Le miroir: De loin le plus complexe à maitriser car bien évidemment ton reflet va bouger chaque fois que tu vas faire un mouvement pour t’observer de plus près… contrairement à la tablette qui est un miroir numérique et électronique qui va sagement prendre la pose pour te permettre de l’étudier sous toutes les coutures (je ne fait pas référence ici à la chirurgie esthétique Clignement d'œil).

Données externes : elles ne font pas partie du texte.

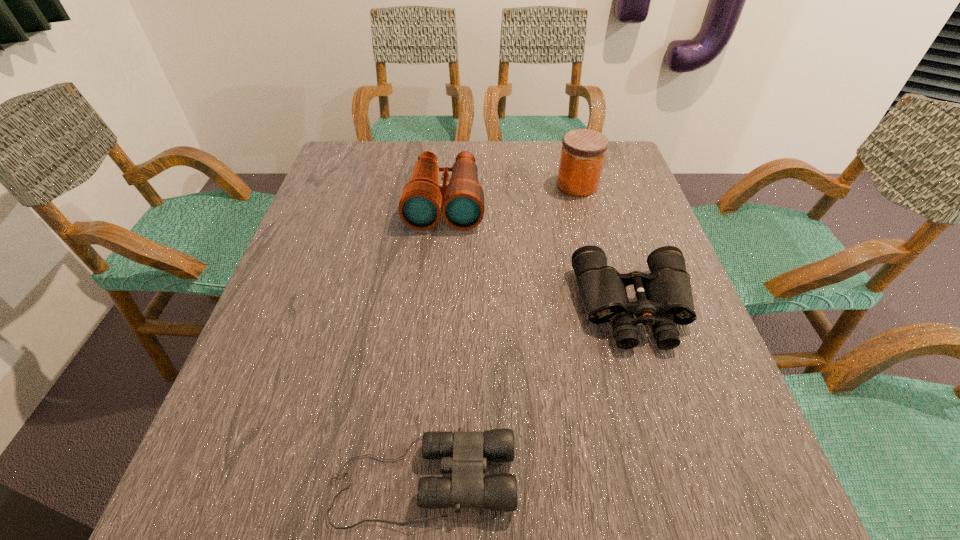
You are a GUI agent. You are given a task and a screenshot of the screen. Output one action in this format:
    pyautogui.click(x=<x>, y=<y>)
    Task: Click on the free spot between the second farthest binoculars and the jar
    
    Given the screenshot: What is the action you would take?
    pyautogui.click(x=606, y=246)

You are a GUI agent. You are given a task and a screenshot of the screen. Output one action in this format:
    pyautogui.click(x=<x>, y=<y>)
    Task: Click on the vacant space in between the farthest binoculars and the nearest binoculars
    This screenshot has width=960, height=540.
    Given the screenshot: What is the action you would take?
    pyautogui.click(x=434, y=341)

I want to click on free space between the tallest object and the second nearest binoculars, so click(606, 246).

Identify which object is the second closest to the jar. Please provide its 2D coordinates. Your answer should be formatted as a tuple, i.e. [(x, y)], where the tuple contains the x and y coordinates of a point satisfying the conditions above.

[(664, 297)]

This screenshot has height=540, width=960. What are the coordinates of `the third closest object relative to the tallest object` in the screenshot? It's located at click(464, 453).

Identify which binoculars is located as the nearest to the third shortest object. Please provide its 2D coordinates. Your answer should be formatted as a tuple, i.e. [(x, y)], where the tuple contains the x and y coordinates of a point satisfying the conditions above.

[(664, 297)]

Identify the location of binoculars that is the third closest one to the tallest object. coord(464,453).

Identify the location of free location that satisfies the following two spatial constraints: 1. through the eyepieces of the second nearest binoculars; 2. at the eyepiece of the nearest object. This screenshot has height=540, width=960. (688, 480).

I want to click on free space that satisfies the following two spatial constraints: 1. through the eyepieces of the second farthest binoculars; 2. at the eyepiece of the shortest object, so click(x=688, y=480).

The image size is (960, 540). I want to click on vacant region that satisfies the following two spatial constraints: 1. through the eyepieces of the second nearest binoculars; 2. at the eyepiece of the nearest object, so click(x=688, y=480).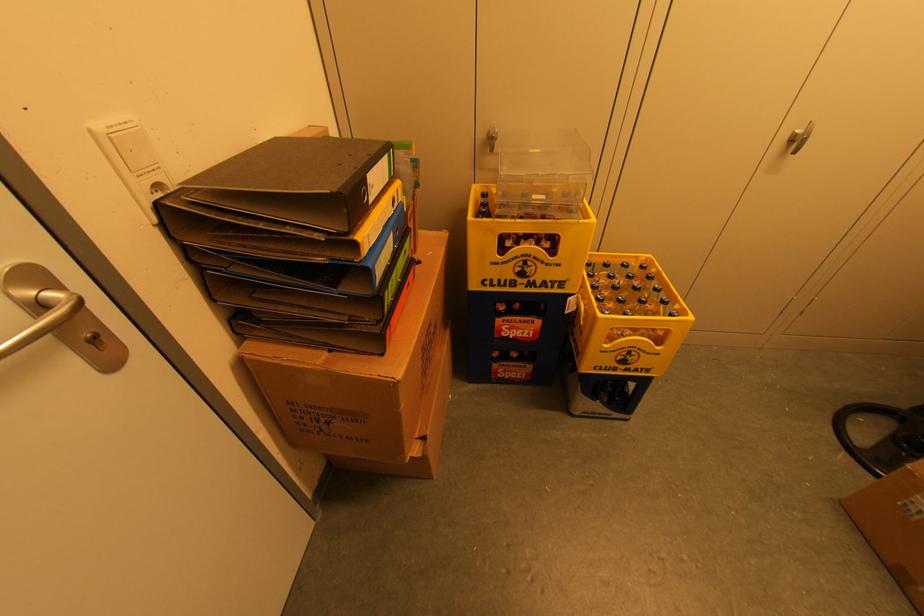
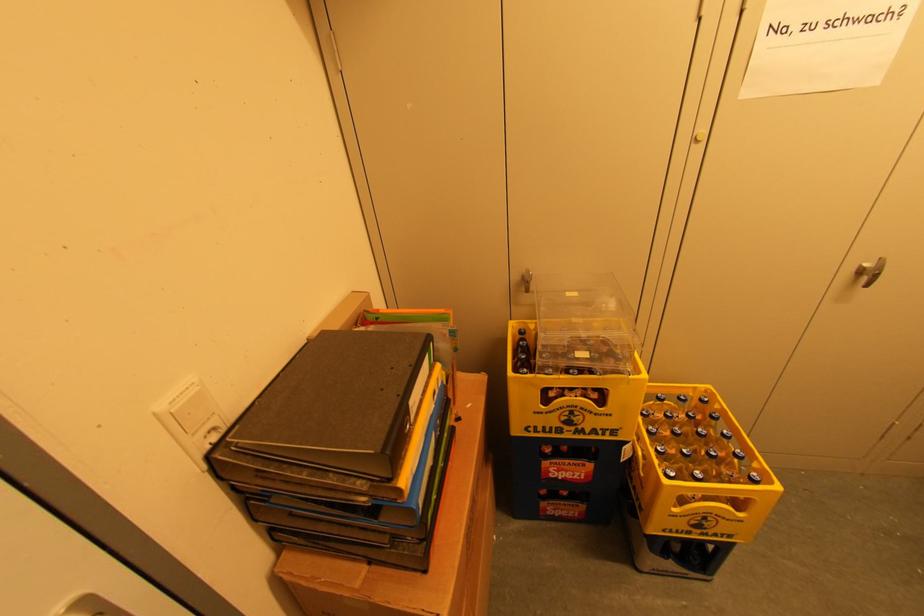
Where in the second image is the point corresponding to the point at 627,264 from the first image?

(686, 398)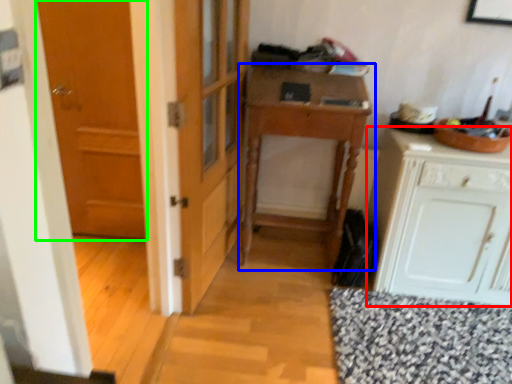
Question: Which is nearer to the cabinetry (highlighted by a red box)? table (highlighted by a blue box) or door (highlighted by a green box).

Choices:
 (A) table
 (B) door

Answer: (A)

LES DIFFERENTES TECHNIQUES POSSIBLES:

Le “crobard” ou croquis rapide à main levée: Pour cela je préfère les feutres pointe fine ou pourquoi pas le stylo bille car l’erreur n’est pas permise donc il faut aller à l’essentiel du portrait. Il doit ressembler sans que cela soit parfait puisqu’il s’agit d’une esquisse rapide destinée à fixer les traits généraux et prendre conscience des difficultés du portrait à réaliser. Tu remarqueras que je fais assez régulièrement la même erreur… J’ai un œil plus petit que l’autre – OK no problem – MAIS je dessine aussi un verre de lunettes plus petit que l’autre ce qui n’est pas logique car à ce moment là je ne suis pas dans l’analyse ou la logique de mon dessin mais je me laisse dessiner… Les erreurs font partie de la “personnalité” de l’autoportrait, c’est la perception immédiate de toi même, la façon dont tu te vois spontanément !

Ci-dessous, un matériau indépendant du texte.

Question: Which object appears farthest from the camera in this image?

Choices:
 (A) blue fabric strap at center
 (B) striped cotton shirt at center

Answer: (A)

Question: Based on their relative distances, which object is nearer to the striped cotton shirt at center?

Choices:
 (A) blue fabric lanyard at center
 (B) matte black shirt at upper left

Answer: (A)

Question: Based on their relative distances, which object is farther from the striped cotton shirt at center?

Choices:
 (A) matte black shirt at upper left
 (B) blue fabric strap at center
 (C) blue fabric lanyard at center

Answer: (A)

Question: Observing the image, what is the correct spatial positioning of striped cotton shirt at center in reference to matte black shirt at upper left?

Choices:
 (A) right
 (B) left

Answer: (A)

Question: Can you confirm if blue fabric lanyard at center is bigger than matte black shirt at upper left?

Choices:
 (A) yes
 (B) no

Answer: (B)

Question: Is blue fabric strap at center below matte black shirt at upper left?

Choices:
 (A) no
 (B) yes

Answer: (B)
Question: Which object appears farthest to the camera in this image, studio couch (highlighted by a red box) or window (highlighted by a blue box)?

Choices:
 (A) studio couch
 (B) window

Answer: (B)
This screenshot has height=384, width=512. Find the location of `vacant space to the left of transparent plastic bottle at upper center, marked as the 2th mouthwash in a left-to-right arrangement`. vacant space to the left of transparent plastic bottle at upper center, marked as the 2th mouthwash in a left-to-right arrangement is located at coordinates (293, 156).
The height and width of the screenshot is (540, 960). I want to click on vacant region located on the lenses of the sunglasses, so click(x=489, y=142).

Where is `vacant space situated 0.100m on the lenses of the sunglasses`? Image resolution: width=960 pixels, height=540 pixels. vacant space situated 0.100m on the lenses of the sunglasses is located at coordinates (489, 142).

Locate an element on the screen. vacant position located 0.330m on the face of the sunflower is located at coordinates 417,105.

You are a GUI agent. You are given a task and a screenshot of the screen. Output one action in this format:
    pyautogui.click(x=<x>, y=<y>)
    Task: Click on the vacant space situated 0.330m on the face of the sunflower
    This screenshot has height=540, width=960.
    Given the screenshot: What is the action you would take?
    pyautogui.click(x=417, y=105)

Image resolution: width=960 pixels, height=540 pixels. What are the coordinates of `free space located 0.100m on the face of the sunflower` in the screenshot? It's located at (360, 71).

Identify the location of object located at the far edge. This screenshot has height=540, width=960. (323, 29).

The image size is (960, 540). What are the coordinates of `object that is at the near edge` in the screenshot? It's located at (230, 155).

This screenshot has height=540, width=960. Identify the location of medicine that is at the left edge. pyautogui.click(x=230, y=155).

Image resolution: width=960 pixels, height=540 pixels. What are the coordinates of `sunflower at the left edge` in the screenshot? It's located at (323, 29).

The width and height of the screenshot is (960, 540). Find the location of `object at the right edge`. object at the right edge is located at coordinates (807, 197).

Le dessin d’études: Il est l’étape suivante plus aboutie que le croquis rapide sans pour autant atteindre le réalisme ou la qualité d’un dessin fini. Sur ce portrait on prend des mesures afin de déterminer avec précision la position des yeux, du nez et de la bouche par rapport à l’ensemble du visage. Cette étude est primordiale lorsque l’on veut faire un portrait ressemblant plus abouti. Il est possible de dessiner sans prise de mesure mais pas avant d’avoir longtemps formé son regard à l’observation critique. Pour cela il faut répondre à un certain nombre de questions muettes du style : Le nez est il droit ou légèrement de travers ? Les yeux sont ils identiques ? Y a t’il un pli sur le front entre les sourcils ? Les lèvres sont elles fines ou épaisses ? La bouche est elle droite ou oblique ? Le visage est il rond ou creux ? etc… En fait ces questions tu ne te les pose pas mais la réponse vient sous ton crayon qui dessine et trace les rides, les expressions du visage, le nez droit ou de travers et l’œil plus petit que l’autre. Cela doit être un “réflexe” naturel !

Le dessin fini: Celui là est l’étape finale, le dessin est “chiadé” c’est à dire qu’il représente une meilleure qualité que les étapes précédentes. Un tel dessin peut se suffire à lui-même ou servir d’avant dernière étape avant le passage à la couleur au pastel, à l’aquarelle, à l’huile ou à l’acrylique sur une toile tendue sur un châssis.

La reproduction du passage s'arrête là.